Only 29 per cent of cellar doors charged for standard tastings but wineries with production under 20,000 cases were more likely to have a fee.

Bailey said charging for a tasting actually increased the likelihood of a sale.

“There is perceived value when consumers interact with wine brands that either charge or don’t charge for tastings but when a wine brand gives tastings for free, the perceived brand value is lower and in most cases this correlates to lower conversion rates as well as average order values,” he said.

The anonymous online survey, conducted by Harrison Research on behalf of Wine Australia, was sent to 2091 Australian wine producers in August and generated the 180 responses.

Bailey said it was hoped future surveys would attract more respondents as the project gained momentum

He said the purpose of the survey was to develop a series of key benchmarks and statistics to help wineries develop their wine tourism and direct-to-consumer activities through the provision of accurate, measurable data over time.

“This is really the first time we’ve actually benchmarked and going forward we’ll be able to measure changes to see what’s happening in the space,” Bailey said.

Californian direct-to-customer wine sales expert Sandra Hess was the keynote speaker at the WISA conference titled “Making a Direct IMPACT”.

She said sharing the story about the wine at the cellar door was crucial to building an emotional connection to the brand and increasing the likelihood of customers making future purchases.

“They want to understand who started the winery and why, they want to understand the passion behind the wine brand and how they can become a part of that,” Hess said.

“Then they are not only going to leave with wine in hand but they are going to leave with stories that they love to talk about with their friends and clients.”

However, Hess said finding ways to re-engage with customers beyond that first visit was needed to develop an ongoing relationship.

“It’s not the first sale that is the most important in direct-to-consumer wine, it’s the second sale and beyond,” the founder of DTC Wine Workshops said.

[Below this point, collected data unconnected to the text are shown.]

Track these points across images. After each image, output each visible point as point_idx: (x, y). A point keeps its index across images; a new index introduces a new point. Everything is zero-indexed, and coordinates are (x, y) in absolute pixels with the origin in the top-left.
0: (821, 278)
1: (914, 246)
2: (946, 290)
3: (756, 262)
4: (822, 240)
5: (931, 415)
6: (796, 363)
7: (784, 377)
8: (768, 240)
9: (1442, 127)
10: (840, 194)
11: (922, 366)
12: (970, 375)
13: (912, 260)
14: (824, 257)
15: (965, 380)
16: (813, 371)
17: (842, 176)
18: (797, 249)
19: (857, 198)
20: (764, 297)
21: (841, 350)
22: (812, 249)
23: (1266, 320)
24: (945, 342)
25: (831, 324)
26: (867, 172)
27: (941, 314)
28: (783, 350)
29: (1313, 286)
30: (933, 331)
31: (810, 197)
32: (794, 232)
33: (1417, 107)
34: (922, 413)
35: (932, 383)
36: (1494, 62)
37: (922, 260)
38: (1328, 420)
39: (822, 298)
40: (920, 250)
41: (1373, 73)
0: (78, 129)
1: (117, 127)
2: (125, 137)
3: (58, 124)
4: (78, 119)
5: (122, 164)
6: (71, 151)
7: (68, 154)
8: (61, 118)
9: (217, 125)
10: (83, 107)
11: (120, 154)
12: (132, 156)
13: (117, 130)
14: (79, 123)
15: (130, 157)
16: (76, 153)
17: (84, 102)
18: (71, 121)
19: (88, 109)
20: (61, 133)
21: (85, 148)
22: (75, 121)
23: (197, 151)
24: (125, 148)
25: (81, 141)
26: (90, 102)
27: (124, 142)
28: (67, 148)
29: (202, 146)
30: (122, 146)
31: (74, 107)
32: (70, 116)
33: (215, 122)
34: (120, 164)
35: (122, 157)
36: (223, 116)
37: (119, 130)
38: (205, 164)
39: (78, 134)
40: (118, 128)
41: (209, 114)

“If we don’t give them the opportunity to re-engage with the brand they had a great time with the first time then we are leaving money on the table.”

The 74 per cent purchase rate at Australian cellar doors was higher than in the United States, which was about 66 per cent, Hess said.

“This report is the beginning of something very important here in Australia, this is going to be a great baseline for you to chew on together and get into your respective wine regions and have a conversation about what’s happening in your environment and then two or three years down the road you’re going to have some concrete data to start comparing apples with apples,” she told the conference.

The Wine Industry Impact Awards will be held at the Adelaide Town Hall tonight.

WISA Executive Officer Matt Moate said the research was imperative to define the capability gaps in Australian direct-to-consumer wine sales.

“The supply sector will be able to utilise this data to deliver opportunities to accelerate producers’ knowledge and skills resulting in a new level of competitiveness in this space,” he said.

The full Wine Australia survey results will be released on October 31.

The survey incorporates and expands on Wine Australia’s annual small winemaker production and sales survey.